- [What is expected] How many of the lines below contain the word "content"? Reply with the number only.

- [Listed entries]
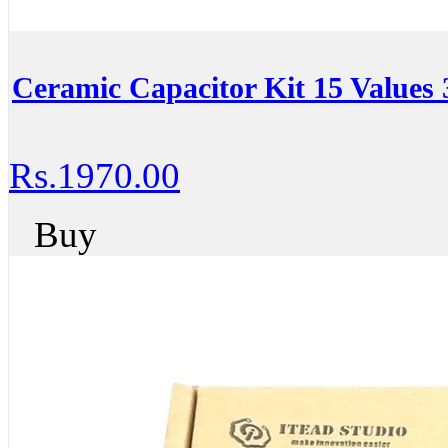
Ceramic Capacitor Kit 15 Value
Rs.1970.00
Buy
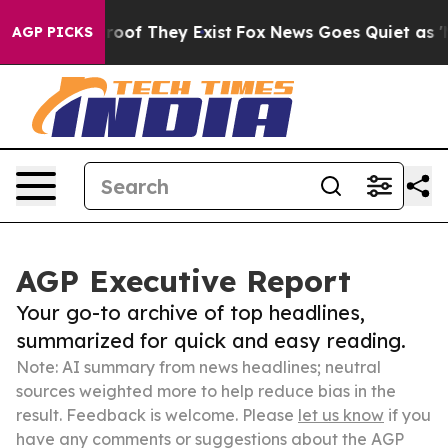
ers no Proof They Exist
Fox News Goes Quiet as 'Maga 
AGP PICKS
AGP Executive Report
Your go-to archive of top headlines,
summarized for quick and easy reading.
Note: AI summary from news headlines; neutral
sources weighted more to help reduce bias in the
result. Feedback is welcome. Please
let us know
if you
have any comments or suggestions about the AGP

==

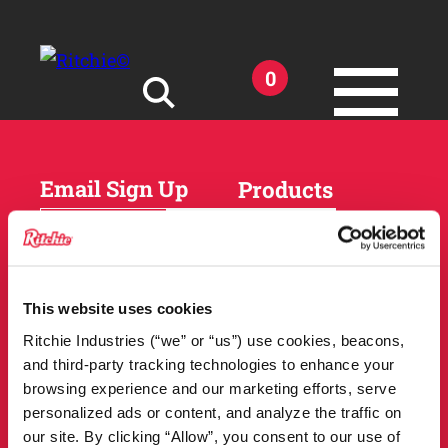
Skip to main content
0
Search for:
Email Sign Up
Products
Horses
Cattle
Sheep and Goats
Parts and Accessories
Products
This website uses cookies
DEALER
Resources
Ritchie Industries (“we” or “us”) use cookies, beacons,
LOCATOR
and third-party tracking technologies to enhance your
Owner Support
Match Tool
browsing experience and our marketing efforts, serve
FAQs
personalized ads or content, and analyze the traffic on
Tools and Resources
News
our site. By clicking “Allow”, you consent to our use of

...

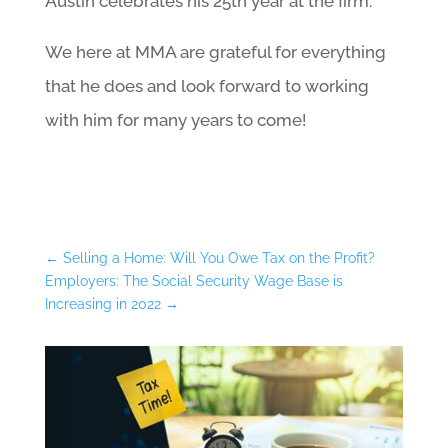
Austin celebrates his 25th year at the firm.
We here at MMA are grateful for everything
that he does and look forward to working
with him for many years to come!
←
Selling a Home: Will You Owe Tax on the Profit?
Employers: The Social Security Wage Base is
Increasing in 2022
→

- [Written answer] 2